Ironically, it is also easier to do specialisation within a comprehensive framework. In reading Cranfield’s accounts their financial risks are fairly obvious. They teach specialist programmes, to postgraduate cohorts, and rely on international student fee income. A provider the scale of KCL can smooth out the variability of their income between years while derisking some of their own income lines through building new partnerships with likes of the MoD. The comprehensive approach of KCL derisks the narrow but deep funding of Cranfield. The specific funding of Cranfield opens up new markets to KCL.

National capabilities

There’s been a lot of online discussion on the nature of this merger particularly whether it’s more like an acquisition. The initial releases by the universities firmly suggest this is Cranfield trading governance autonomy by being absorbed by KCL to extend and preserve its unique mission, purpose, and assets.

The challenge is therefore not only about whether providers can sustainability specialise but whether this can be delicately maintained when the incentives mediate against it. Fundamentally, there are few better examples of alignment to government agendas than Cranfield. A specialised institution with an enviable research record with partnerships into government while projecting not only the UK’s soft power but its hard power abroad.
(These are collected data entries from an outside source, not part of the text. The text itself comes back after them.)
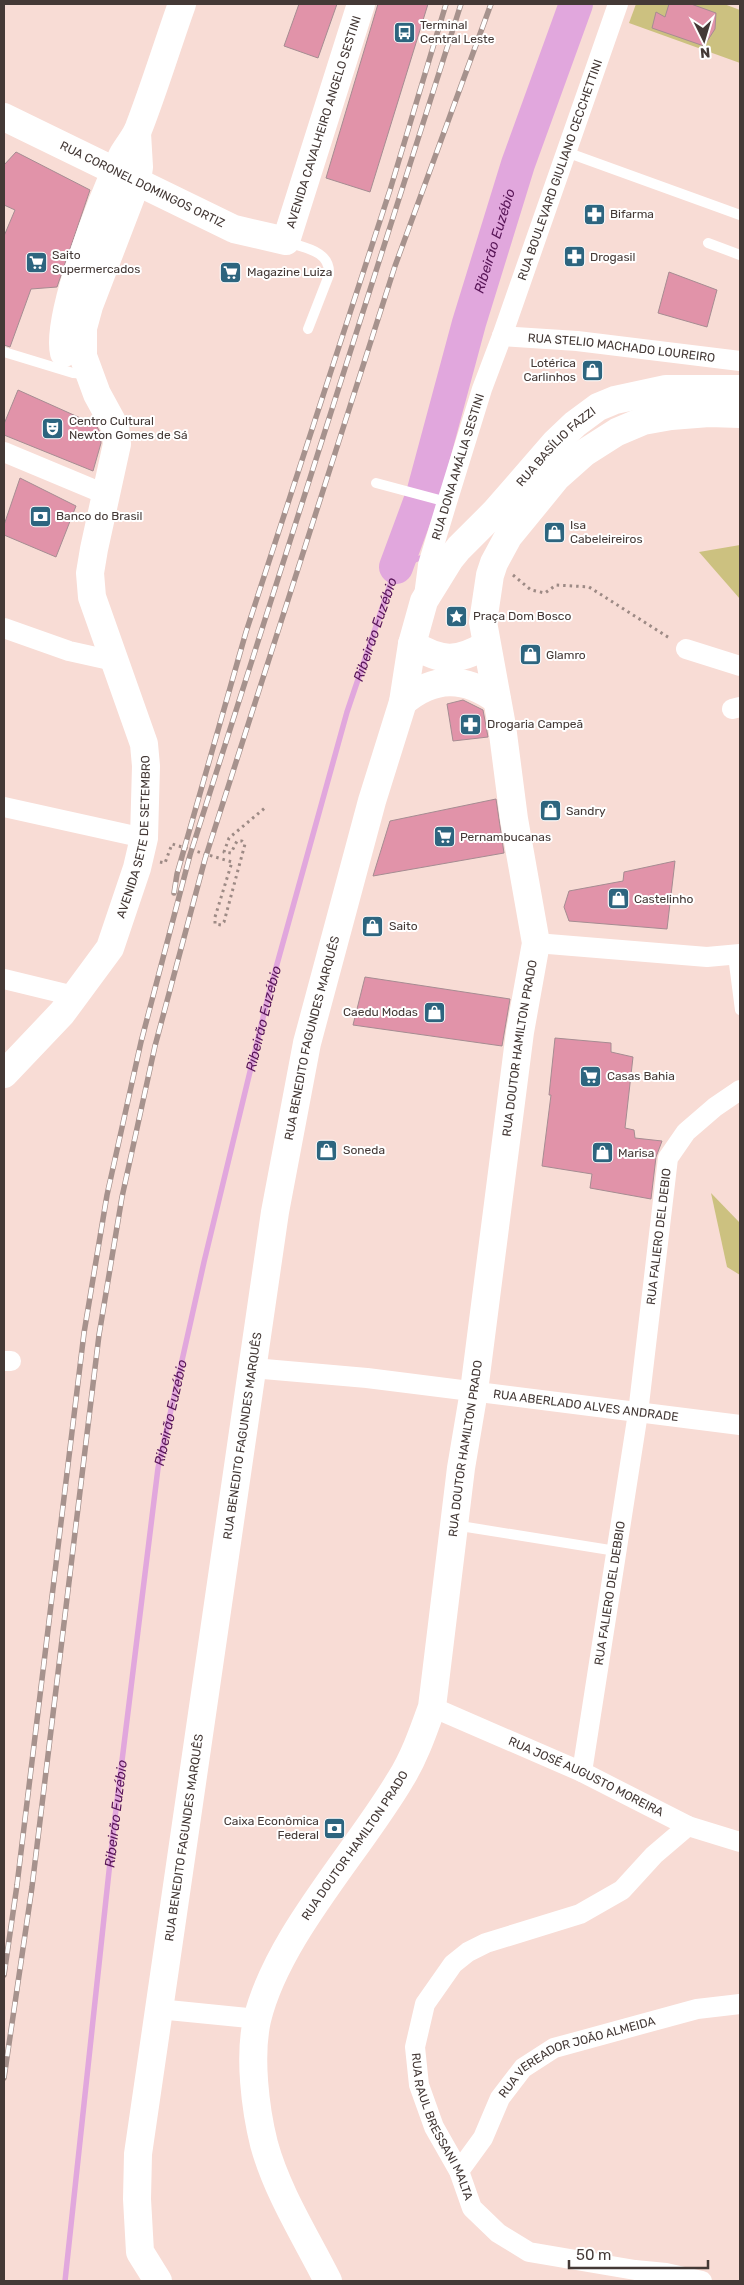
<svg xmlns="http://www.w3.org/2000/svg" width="744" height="2285" viewBox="0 0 744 2285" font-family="Rubik,sans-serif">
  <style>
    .green { fill: #ccc180 }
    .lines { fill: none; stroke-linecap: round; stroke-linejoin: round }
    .stream { stroke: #e1a7dd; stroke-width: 5.5 }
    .river { stroke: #e1a7dd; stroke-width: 34 }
    .building { fill: #e193a9; stroke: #a68c92 }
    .path { stroke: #9d8a85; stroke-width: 3; stroke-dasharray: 2.5 4; stroke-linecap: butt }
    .lane { stroke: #fff; stroke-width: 10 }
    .street { stroke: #fff; stroke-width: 20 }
    .secondary { stroke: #fff; stroke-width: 28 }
    .rail-casing { stroke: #a6928d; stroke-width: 5.5 }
    .rail { stroke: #fff; stroke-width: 4; stroke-dasharray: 11; stroke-linecap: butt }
    .labels { text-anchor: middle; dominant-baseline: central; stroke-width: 4; stroke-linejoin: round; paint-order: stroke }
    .poi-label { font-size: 12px; fill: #443936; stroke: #fff; text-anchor: start }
    .street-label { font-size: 12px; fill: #443936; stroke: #fff }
    .water-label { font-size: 14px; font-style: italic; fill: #581557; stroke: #fff }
  </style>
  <rect width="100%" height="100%" fill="#f8dcd5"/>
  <!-- green -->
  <g class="green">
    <path d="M636 4H724L740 10V63L629 23Z"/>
    <path d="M740 545V599L699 552Z"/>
    <path d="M711 1193 740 1223V1275L727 1267Z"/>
  </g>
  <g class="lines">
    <!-- stream -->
    <path class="stream" id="s1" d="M65 2281 113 1834 158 1468 204 1262 269 993 347 712 396 567 420 558"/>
    <!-- river -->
    <path class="river" id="s2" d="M396 567 423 494 469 323 518 164 576 4"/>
  </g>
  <!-- building -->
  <g class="building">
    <path d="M299 4H337L318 58 284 46Z"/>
    <path d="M378 4H428L370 192 326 178Z"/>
    <path d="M669 4H691L716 13 715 29 704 46 652 28 656 12 665 17Z"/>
    <path d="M16 152 90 190 57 287 31 289 10 347 4 345V236L15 210 4 205V165Z"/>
    <path d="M669 272 717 290 707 327 658 313Z"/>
    <path d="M18 390 96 425 100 432 101 443 93 471 4 435V424Z"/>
    <path d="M20 478 76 506 56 557 4 535V525Z"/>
    <path d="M463 700 483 710 488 737 453 741 447 704Z"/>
    <path d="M496 799 504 853 373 876 390 821Z"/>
    <path d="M675 861 667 929 569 921 564 907 569 891 623 881 624 872Z"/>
    <path d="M365 977 510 999 502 1046 353 1025Z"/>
    <path d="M555 1038 611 1043V1052L633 1057 625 1128 634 1130 635 1138 662 1141 656 1157 651 1199 590 1188 592 1174 542 1166 551 1095H549Z"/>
  </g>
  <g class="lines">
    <!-- path -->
    <g class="path">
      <path d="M513 575 531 590 545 593 556 585 589 587 671 639"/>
      <path d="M160 862 165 863 172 844 232 862 215 917V924L221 925 224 922 245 844 242 841H237L231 853 224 852 229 838 266 807"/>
    </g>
    <!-- lane -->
    <g class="lane">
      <path d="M566 152 740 215"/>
      <path d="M287 242C305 248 331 251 329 275L308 329"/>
      <path d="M708 243 740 255"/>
      <path d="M4 352 73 373 87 374"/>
      <path d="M376 483 447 502"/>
      <path d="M733 956 740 1010"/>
      <path d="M454 1525 616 1551"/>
    </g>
    <!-- street -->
    <g class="street">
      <path id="s3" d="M502 336 577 341 740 361"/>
      <path d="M4 452 107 495"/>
      <path id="s4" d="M424 596 428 565 447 502 482 389 502 336 618 4"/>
      <path d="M4 628 69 651 114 661"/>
      <path d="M686 649 740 666"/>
      <path d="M732 709 740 707"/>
      <path d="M4 807 144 838"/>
      <path d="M536 943 707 957 740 954"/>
      <path d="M4 979 74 996"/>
      <path d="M4 1361H11"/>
      <path id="s5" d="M253 1368 367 1378 740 1425"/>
      <path id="s6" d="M432 1707 582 1772 688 1826 740 1842"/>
      <path id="s7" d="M582 1772 638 1413 668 1158 686 1132 715 1107 740 1090"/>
      <path id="s8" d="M688 1826 654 1855 622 1890 580 1914 486 1943 468 1952 453 1964 425 2004 415 2047 419 2085 434 2127 459 2171 472 2208 498 2233 529 2252 635 2270 666 2273 702 2281"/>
      <path d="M158 2009 258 2019"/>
      <path id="s9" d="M459 2171 483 2138 500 2098 523 2068 554 2048 697 2009 740 2004"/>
    </g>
    <!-- secondary -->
    <g class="secondary">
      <path id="s10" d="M4 117 234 229 286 241 361 4"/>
      <path d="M64 353C55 316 105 193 122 156 127 147 134 139 138 130 154 89 167 46 182 4"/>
      <path d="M412 644C441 662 458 662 486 645"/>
      <path d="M403 702C434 676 465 676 497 700"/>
      <path id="s11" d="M4 1074 62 1013 110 948 137 868 144 838 146 766 144 744 92 597 90 573 94 549 117 444 115 427 97 394 83 356V328L89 306 137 181 139 167 137 133"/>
      <path id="s12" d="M158 2281 140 2252 137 2199 138 2154 275 1212 307 1043 372 801 403 702 412 644 424 601 450 559 459 548 495 512 555 443 575 424 598 407 615 400 666 389H740"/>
      <path id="s13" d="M328 2281C306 2237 277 2192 264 2144 255 2108 249 2056 257 2020 277 1937 356 1854 400 1780 414 1758 423 1732 432 1707L461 1468 474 1391 520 1032 536 943 514 819 502 726 483 622 490 575 494 563 508 537 557 477 584 453 617 432 643 421 671 416 709 413 740 414"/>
    </g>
    <defs>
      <g id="rail">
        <path d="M174 893 177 874 246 632 390 190 446 4"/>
        <path d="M4 1975 17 1885 84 1333 107 1195 141 1042 190 855 461 4"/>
        <path d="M4 2078 32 1887 99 1335 122 1197 155 1046 205 859 395 266 491 4"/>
      </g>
    </defs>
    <!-- rail casing -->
    <use href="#rail" class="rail-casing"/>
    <!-- rail -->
    <use href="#rail" class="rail"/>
  </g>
  <!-- icons -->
  <defs>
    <symbol id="bus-square" viewBox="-11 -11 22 22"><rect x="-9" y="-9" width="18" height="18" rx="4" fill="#2d657f" stroke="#fff"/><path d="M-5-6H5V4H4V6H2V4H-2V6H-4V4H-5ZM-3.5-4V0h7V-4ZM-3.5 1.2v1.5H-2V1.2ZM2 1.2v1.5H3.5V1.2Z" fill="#fff"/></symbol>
    <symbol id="pharmacy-square" viewBox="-11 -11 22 22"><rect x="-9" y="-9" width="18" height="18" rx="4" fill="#2d657f" stroke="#fff"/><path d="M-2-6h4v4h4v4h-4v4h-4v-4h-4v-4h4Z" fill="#fff"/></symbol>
    <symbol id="supermarket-square" viewBox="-11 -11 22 22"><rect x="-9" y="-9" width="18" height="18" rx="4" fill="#2d657f" stroke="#fff"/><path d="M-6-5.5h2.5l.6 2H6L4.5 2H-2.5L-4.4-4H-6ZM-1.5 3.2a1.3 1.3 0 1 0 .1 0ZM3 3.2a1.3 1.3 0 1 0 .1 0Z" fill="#fff"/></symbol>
    <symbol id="shop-square" viewBox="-11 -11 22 22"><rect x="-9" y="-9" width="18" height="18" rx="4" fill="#2d657f" stroke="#fff"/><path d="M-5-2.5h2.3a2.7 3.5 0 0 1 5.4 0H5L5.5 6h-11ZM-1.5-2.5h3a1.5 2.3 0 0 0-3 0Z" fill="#fff"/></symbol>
    <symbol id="theatre-square" viewBox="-11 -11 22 22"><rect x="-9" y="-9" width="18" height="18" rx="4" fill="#2d657f" stroke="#fff"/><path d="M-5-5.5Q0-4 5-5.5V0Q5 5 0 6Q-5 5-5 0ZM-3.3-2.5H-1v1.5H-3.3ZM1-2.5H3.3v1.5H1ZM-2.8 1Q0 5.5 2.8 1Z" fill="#fff"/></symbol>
    <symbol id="bank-square" viewBox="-11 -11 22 22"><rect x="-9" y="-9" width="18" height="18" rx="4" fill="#2d657f" stroke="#fff"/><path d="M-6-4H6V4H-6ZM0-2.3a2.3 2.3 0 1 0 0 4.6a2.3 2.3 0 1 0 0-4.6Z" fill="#fff"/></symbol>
    <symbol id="sight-square" viewBox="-11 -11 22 22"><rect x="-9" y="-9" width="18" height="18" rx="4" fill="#2d657f" stroke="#fff"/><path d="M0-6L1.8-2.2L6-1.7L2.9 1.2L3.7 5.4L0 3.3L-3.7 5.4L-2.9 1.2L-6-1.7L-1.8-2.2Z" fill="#fff"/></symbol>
  </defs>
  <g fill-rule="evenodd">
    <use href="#bus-square" x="392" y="20" width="25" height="25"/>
    <use href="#pharmacy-square" x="582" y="202" width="25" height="25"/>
    <use href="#pharmacy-square" x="562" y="244" width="25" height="25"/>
    <use href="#supermarket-square" x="24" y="250" width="25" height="25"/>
    <use href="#supermarket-square" x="218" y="260" width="25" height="25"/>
    <use href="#shop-square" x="580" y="358" width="25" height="25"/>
    <use href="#theatre-square" x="40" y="416" width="25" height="25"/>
    <use href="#bank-square" x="28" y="504" width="25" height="25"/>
    <use href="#shop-square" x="542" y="520" width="25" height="25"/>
    <use href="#sight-square" x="444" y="604" width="25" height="25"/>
    <use href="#shop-square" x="518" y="642" width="25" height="25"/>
    <use href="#pharmacy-square" x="458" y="712" width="25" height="25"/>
    <use href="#shop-square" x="538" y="798" width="25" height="25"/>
    <use href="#supermarket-square" x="432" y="824" width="25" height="25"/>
    <use href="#shop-square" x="606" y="886" width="25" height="25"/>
    <use href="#shop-square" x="360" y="914" width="25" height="25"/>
    <use href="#shop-square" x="422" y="1000" width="25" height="25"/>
    <use href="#supermarket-square" x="578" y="1064" width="25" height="25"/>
    <use href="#shop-square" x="314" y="1138" width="25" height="25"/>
    <use href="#shop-square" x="590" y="1140" width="25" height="25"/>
    <use href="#bank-square" x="322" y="1816" width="25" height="25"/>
  </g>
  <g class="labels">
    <!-- poi labels -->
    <g class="poi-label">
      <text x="420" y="25">Terminal<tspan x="420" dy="14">Central Leste</tspan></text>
      <text x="610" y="214">Bifarma</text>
      <text x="52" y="255">Saito<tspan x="52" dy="14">Supermercados</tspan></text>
      <text x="590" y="257">Drogasil</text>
      <text x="247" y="272">Magazine Luiza</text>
      <text x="576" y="363" text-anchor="end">Lotérica<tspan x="576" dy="14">Carlinhos</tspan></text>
      <text x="69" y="421">Centro Cultural<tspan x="69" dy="14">Newton Gomes de Sá</tspan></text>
      <text x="56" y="516">Banco do Brasil</text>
      <text x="570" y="525">Isa<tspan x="570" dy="14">Cabeleireiros</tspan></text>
      <text x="473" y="616">Praça Dom Bosco</text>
      <text x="546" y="655">Glamro</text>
      <text x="487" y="724">Drogaria Campeã</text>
      <text x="566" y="811">Sandry</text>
      <text x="460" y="837">Pernambucanas</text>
      <text x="634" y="899">Castelinho</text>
      <text x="389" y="926">Saito</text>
      <text x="418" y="1012" text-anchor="end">Caedu Modas</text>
      <text x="607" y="1076">Casas Bahia</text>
      <text x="343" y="1150">Soneda</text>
      <text x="618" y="1153">Marisa</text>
      <text x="319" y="1821" text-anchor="end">Caixa Econômica<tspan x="319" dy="14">Federal</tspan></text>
    </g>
    <!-- street labels -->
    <g class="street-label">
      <text stroke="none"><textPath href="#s10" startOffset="434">AVENIDA CAVALHEIRO ANGELO SESTINI</textPath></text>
      <text stroke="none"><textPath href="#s4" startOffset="448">RUA BOULEVARD GIULIANO CECCHETTINI</textPath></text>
      <text stroke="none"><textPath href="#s10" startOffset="154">RUA CORONEL DOMINGOS ORTIZ</textPath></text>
      <text stroke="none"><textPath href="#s3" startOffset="120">RUA STELIO MACHADO LOUREIRO</textPath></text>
      <text stroke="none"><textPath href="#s12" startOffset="1918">RUA BASÍLIO FAZZI</textPath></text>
      <text stroke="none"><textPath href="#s4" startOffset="134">RUA DONA AMÁLIA SESTINI</textPath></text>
      <text stroke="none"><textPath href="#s11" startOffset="280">AVENIDA SETE DE SETEMBRO</textPath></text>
      <text stroke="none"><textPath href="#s12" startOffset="1262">RUA BENEDITO FAGUNDES MARQUÊS</textPath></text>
      <text stroke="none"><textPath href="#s13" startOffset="1302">RUA DOUTOR HAMILTON PRADO</textPath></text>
      <text stroke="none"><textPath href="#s7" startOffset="541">RUA FALIERO DEL DEBIO</textPath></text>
      <text stroke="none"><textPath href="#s5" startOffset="335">RUA ABERLADO ALVES ANDRADE</textPath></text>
      <text stroke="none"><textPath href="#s12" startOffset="858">RUA BENEDITO FAGUNDES MARQUÊS</textPath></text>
      <text stroke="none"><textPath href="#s13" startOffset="898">RUA DOUTOR HAMILTON PRADO</textPath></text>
      <text stroke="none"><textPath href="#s7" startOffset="181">RUA FALIERO DEL DEBBIO</textPath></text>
      <text stroke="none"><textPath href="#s6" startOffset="169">RUA JOSÉ AUGUSTO MOREIRA</textPath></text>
      <text stroke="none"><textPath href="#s12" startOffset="452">RUA BENEDITO FAGUNDES MARQUÊS</textPath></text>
      <text stroke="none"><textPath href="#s13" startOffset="478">RUA DOUTOR HAMILTON PRADO</textPath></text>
      <text stroke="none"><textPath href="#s9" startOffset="175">RUA VEREADOR JOÃO ALMEIDA</textPath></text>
      <text stroke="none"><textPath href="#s8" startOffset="456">RUA RAUL BRESSANI MALTA</textPath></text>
    </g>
    <!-- water labels -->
    <g class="water-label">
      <text stroke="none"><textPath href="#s2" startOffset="341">Ribeirão Euzébio</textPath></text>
      <text stroke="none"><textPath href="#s1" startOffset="1685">Ribeirão Euzébio</textPath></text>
      <text stroke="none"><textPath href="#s1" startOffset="1280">Ribeirão Euzébio</textPath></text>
      <text stroke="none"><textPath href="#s1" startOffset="875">Ribeirão Euzébio</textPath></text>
      <text stroke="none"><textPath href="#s1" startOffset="470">Ribeirão Euzébio</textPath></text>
    </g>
  </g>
  <!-- border -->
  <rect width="744" height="2285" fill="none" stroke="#443936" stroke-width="10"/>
  <!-- north arrow -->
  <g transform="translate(704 40) rotate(175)" stroke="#ffffff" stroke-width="4" paint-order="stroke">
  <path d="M0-4L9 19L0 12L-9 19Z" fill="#443936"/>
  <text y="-8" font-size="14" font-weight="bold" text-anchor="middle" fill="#443936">N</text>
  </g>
  <!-- scale -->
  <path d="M569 2260v8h139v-8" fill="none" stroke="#443936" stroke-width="2.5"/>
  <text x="576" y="2260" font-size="15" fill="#443936" stroke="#ffffff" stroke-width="4" paint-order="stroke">50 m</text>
</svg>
It is the My Imaginary University of what the government say they want.

The government might therefore think of not only how do they cause mergers to happen but what is the post-merger architecture they are putting in place to maintain the kinds of national capacity they say is important. We don’t know how the future of these organisations will pan out but slowly the pictures of the kinds of mergers that can happen moves into view. The question for government is whether they are happy for this to happen under its own steam or whether they see now (once this current fire is out) as the opportunity to create more amenable conditions for more of this work to happen.